Os minhotos tinham um guarda-redes com nome épico: Sansão. Um nome assim devia levar ponto de exclamação. Pobre Sansão: o céu caiu-lhe em cima da cabeça. Szabo, o húngaro, era treinador e jogador. Tellechea, o argentino, tinha uma técnica finíssima. Armando e Cerqueira, Ferrão e Adelino, Mendes, Sampaio, Pires e Gita fechavam o onze. Um sol soberbo banhava Lisboa e Tejo e tudo.

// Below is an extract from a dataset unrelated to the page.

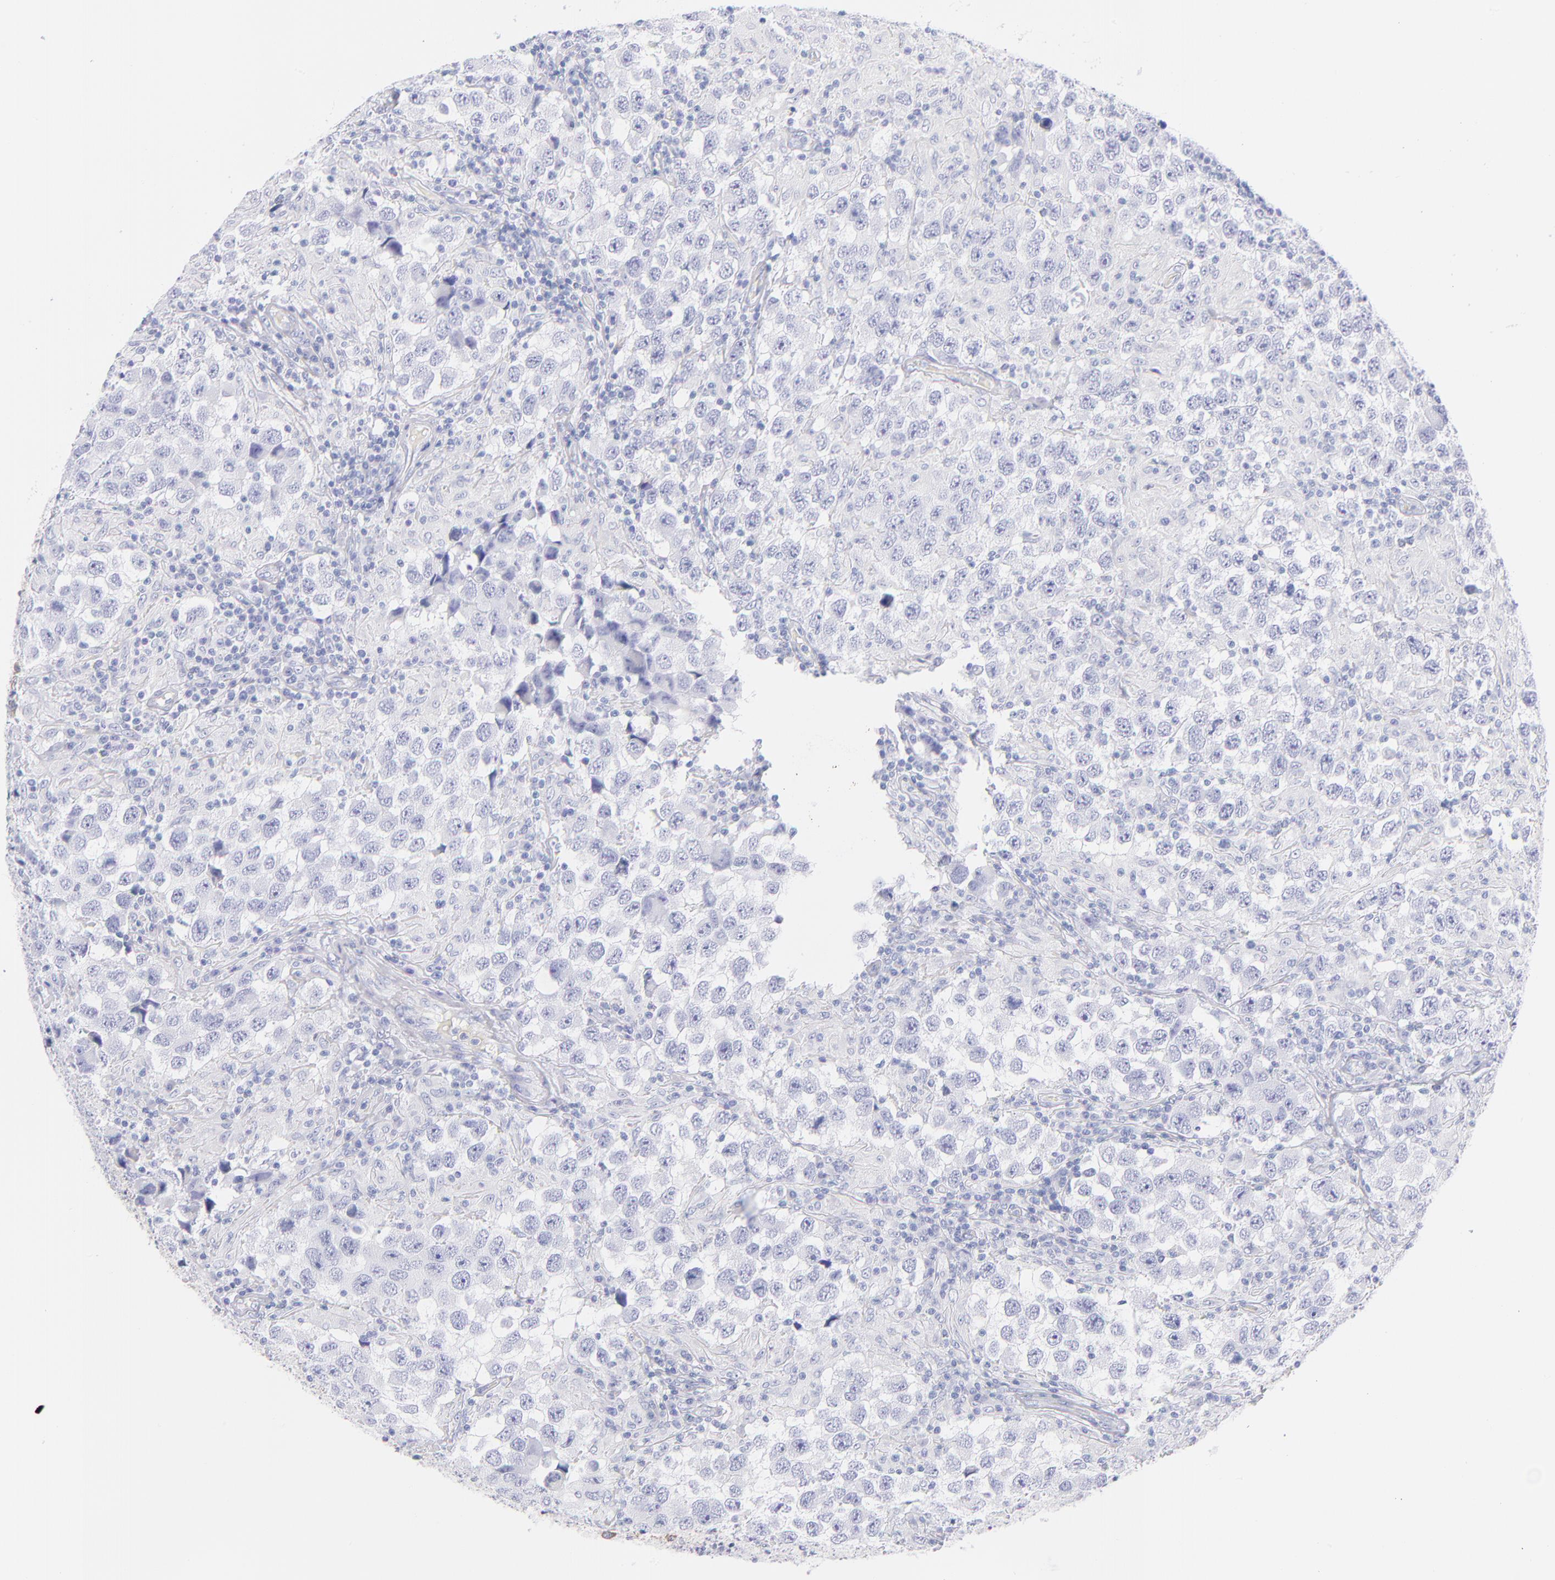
{"staining": {"intensity": "negative", "quantity": "none", "location": "none"}, "tissue": "testis cancer", "cell_type": "Tumor cells", "image_type": "cancer", "snomed": [{"axis": "morphology", "description": "Carcinoma, Embryonal, NOS"}, {"axis": "topography", "description": "Testis"}], "caption": "Tumor cells are negative for protein expression in human testis embryonal carcinoma.", "gene": "HP", "patient": {"sex": "male", "age": 21}}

O início da partida foi de equilíbrio. Atacava mais o Sporting, como era de sua obrigação. Havia desconfiança. O Famalicão não chegara ali por mero acaso. Tivera um percurso de esforço premiado com vitórias importantes: 3-2 ao Olhanense; 4-2 ao Elvas – ambos grupos de primeira. Mas, enfim, os leões haviam devorado os seus dois anteriores opositores de forma voraz: 6-3 à Académica; 5-1 ao Vitória de Guimarães.

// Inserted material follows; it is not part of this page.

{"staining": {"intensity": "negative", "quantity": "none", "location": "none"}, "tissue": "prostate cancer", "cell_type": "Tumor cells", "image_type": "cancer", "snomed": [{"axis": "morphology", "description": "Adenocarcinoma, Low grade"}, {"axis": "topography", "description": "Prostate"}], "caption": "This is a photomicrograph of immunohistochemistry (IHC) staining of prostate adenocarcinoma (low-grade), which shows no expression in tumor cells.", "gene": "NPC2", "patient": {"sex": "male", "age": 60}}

A partir dos 15 minutos já se instalavam no meio-campo contrário. Iam, a pouco e pouco, minando a resistência dos adversários. Adivinhava-se o golo.

Surgiu sobre a meia hora (27 m) por Barrosa, de penálti.

Já ninguém imaginava outra conclusão que não a vitória dos da capital.

Pouco depois, Veríssimo chuta com violência à trave, Sidónio faz a recarga, Sansão embrulha-se com a bola e cai com ela para dentro da baliza. Ouvem-se umas risadas. O lance era caricato, mas não para galhofa. Sansão fica estendido. Magoado não apenas no orgulho, mas também num ombro, incapaz de movimentar o braço direito.

 

Decisivo

O momento é decisivo. Sansão não suporta as dores e é obrigado a abandonar o relvado das Salésias. Adelino larga o seu posto de meio-campo e assume a coragem de defender a baliza. O golpe, no entanto, é fatal.

Sidónio faz o 3-0 uns segundos antes de o árbitro, Domingos Miranda, do Porto, apitar para o intervalo.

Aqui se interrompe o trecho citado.